→ EXERCISE PASSAGE
August
3,
2005
I've
found myself hedging on writing about The Constant Gardner. And
I think the reason is that the movie transcends words.
When City of
God arrived, it was a revelation. Set in the ghetto outside of Rio,
the film wasn't shy about the grim realities of the mean, often unpaved
streets. But it was also as glib and filled with giddiness as the coolest
of Peckinpah or Tarantino films. Fernando Meirelles worked with
children and adult non-actors. He used commercial techniques like freeze
frames, bullet-time and instant replay to tell the story.
It seemed to be
a work of genius from a director making his American debut at 47, mature,
assured, and very, very powerful. But what would come next?
Meirelles was offered
films at virtually every studio in town. He didn't want to make a "Hollywood"
movie, but he did want to work with established actors and he was anxious
to use some of the improvisational techniques that had worked so well
in City of God.
Eventually, he came
upon The Constant Gardener… and I'll have to tell you more about
how that all came together after I see Meirelles and chat with him about
it in a week or two.

→ INSTRUCTION 1
Retype the stretch of the Meirelles post from "Meirelles was offered" through "week or two.".
→ INSTRUCTION 2
According to the Meirelles post, where is City of God set?
You won't need any of the data items.

(Data items)
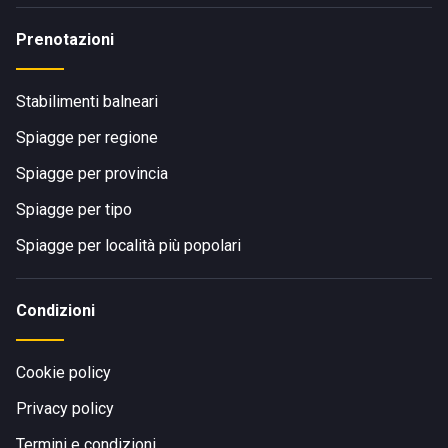
Prenotazioni
Stabilimenti balneari
Spiagge per regione
Spiagge per provincia
Spiagge per tipo
Spiagge per località più popolari
Condizioni
Cookie policy
Privacy policy
Termini e condizioni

→ ANSWER AREA 1
Meirelles was offered
films at virtually every studio in town. He didn't want to make a "Hollywood"
movie, but he did want to work with established actors and he was anxious
to use some of the improvisational techniques that had worked so well
in City of God.
Eventually, he came
upon The Constant Gardener… and I'll have to tell you more about
how that all came together after I see Meirelles and chat with him about
it in a week or two.

→ ANSWER AREA 2
In the ghetto outside of Rio.